If you are considering buying both (now or in the future), you can use all EZX expansions packs for SD3 and vice versa. Regardless of which packs you get, all expansion packs from Toontrack are fully compatible with both drum plugins.
SD3 wins this round without batting an eyelid with its super-detailed drum sampling. It is designed to customize all the nitty-gritties of drum samples, from mic bleed to drum tunings to velocity gates and beyond.
The sample base features all the top drum brands, and you can easily layer multiple tones/samples to create unique and hybrid sounds. If you’ve got your own samples, you can input them into the VST as well.
The core functionality of SD3 is similar to its previous avatars, but the UI is updated to be more flexible. You can edit the appearance of the UI, and you’ve still got the Drums, Grooves, Mixer, and Tracker screens for the bulk of the drum sampling.
On the other hand, EZ2 can help you focus on your composition instead of customization. The easy-to-use UI does come at the cost of tweakability. Don’t get me wrong; you’ve got some premium kits and highly useable premixed sounds that can get the job done.

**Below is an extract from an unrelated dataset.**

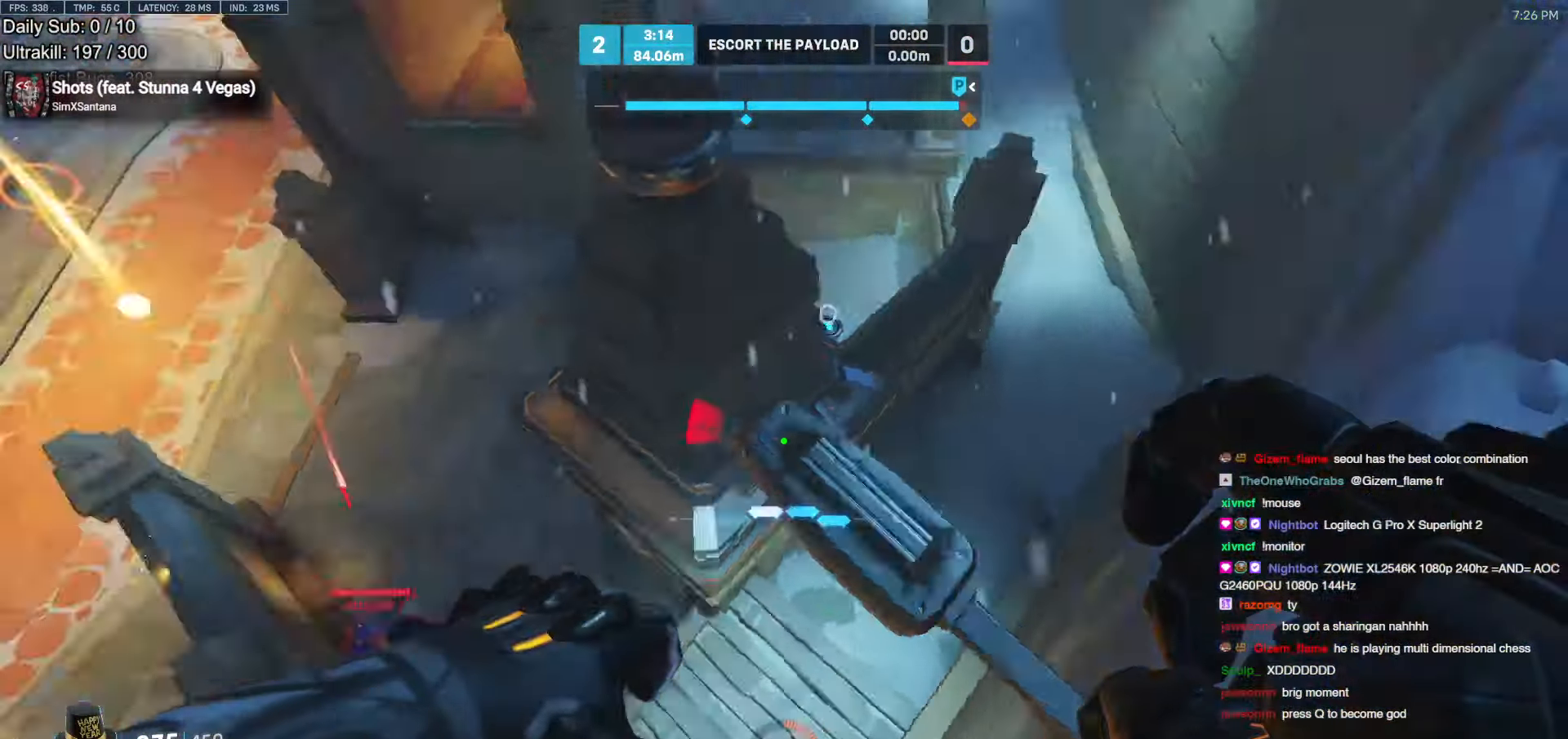
{"keys": ["d"], "mouse": [], "events": [[16, "a", "down"], [50, "a", "up"], [201, "d", "down"], [285, "w", "up"], [385, "a", "down"], [385, "d", "up"], [436, "a", "up"], [486, "d", "down"]]}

It has several unprocessed drum kits with preset tweaks that can be customized to a great extent. The presets sound great by themselves and are ideal for quick adjustments. You may even replace or mix and match different parts of the drum kit to come up with something unique. However, you’ll have to contend with EZ2’s relatively basic mixer to make the most out of them.
EZ2 and SD3: Crossgrading
Let’s not disregard that some of us have a need for both functionalities. Sometimes, you just need to load a groove for a quick demo, and other times you want the editing/tweaking to make realistic drum tracks.
If that is you, there is no reason you can’t get both. Luckily, you can crossgrade from EZ2 to SD3 without abandoning any expansion packs or kits. We’ve to give props to Toontrack for making it easy to seamlessly port kits from EZ2 to SD3 (or vice versa, if need be). You won’t be the first person to buy both of these VSTs and use them as per your needs.
Pick Superior Drummer 3 if you seek total control over drum programming and sound shaping. Be prepared for the learning curve, but also be aware that it is worth it.
Pick EZdrummer 2 if your needs are basic and simple. You’ll find a lot of useable premixed grooves that will get the job done until you can ship your tracks to a real drummer.
It makes it easy to stay focused on composition and creativity instead of digressing into the nitty-gritties of mic placement and bleed. It has all the fundamental tools necessary to work quickly, conveniently, and convincingly.
Drum plugins like Superior Drummer 3 and EZdrummer 2 two allow producers and musicians to create realistic and convincing grooves without the need for a physical drummer or drum kit. As technology advances, these virtual drums continue to surprise us with their realism and ability to mirror the nuances of real drummers.
We’ve articulated the key differences, features, and functionality to help you decipher which one fits your workflow. I hope this article has helped you identify the right drum VST for your needs.
Toontrack products have a rock-solid reputation among music producers. Over the last decade, they have repeatedly proven that they are committed to their users and constantly upgrading their libraries. If it serves your needs to a T, either one of these drum plugins is worth the investment.